● Recorded data
+++++

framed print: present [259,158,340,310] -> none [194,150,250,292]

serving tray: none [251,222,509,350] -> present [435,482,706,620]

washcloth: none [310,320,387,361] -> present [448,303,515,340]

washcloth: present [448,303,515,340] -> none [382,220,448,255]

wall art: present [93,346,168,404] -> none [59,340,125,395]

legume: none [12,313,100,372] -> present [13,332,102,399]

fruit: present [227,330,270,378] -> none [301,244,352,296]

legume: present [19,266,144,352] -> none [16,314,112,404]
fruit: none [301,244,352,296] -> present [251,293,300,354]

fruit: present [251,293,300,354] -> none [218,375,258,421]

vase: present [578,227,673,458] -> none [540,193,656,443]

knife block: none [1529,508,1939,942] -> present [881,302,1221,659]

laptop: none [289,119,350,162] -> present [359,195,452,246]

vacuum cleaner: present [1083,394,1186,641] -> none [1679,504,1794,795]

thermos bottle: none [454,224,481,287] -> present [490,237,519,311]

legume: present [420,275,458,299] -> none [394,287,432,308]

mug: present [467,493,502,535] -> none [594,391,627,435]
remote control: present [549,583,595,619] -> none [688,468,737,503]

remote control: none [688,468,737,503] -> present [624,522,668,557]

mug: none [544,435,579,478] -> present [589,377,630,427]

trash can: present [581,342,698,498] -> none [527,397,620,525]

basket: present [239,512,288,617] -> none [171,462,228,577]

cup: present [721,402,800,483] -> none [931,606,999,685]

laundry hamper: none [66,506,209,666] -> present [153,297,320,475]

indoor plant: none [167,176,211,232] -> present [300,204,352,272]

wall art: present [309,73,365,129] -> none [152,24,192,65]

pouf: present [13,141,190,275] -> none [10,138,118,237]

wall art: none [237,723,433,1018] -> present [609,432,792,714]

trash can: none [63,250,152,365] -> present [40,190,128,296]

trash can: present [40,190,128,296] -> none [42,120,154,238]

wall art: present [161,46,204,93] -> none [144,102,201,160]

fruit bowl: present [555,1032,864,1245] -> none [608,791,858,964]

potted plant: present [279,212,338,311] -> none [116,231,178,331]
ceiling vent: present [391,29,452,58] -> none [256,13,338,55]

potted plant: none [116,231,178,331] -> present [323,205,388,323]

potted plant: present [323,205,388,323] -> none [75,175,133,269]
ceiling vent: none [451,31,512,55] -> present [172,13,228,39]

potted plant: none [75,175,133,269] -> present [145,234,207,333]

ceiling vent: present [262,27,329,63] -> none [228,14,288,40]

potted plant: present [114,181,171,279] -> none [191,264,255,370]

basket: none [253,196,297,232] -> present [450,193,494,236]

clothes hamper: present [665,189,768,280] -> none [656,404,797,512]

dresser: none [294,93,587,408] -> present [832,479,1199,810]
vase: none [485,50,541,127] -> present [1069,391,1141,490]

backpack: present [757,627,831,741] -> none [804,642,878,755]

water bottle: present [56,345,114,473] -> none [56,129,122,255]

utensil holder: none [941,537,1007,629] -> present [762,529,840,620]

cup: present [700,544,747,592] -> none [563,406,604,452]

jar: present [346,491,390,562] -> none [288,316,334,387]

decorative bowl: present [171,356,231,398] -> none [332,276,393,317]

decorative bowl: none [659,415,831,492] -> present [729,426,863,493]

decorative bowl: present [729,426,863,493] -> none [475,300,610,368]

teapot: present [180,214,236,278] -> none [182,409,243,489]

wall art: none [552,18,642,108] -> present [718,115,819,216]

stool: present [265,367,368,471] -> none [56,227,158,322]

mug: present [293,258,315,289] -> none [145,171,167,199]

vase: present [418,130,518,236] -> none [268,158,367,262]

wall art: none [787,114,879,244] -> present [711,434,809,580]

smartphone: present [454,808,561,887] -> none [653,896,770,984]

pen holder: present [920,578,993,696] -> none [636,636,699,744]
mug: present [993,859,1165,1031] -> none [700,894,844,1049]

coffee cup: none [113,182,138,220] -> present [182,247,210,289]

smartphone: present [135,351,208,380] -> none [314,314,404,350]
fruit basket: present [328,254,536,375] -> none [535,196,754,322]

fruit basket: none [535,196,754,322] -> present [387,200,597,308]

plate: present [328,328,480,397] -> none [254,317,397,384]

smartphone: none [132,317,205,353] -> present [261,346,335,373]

+++++

● Task to complete
Scan the preceding records line by line, and state how many lines contain "hamper". Nothing else belongs in the answer.

● Problem solution
2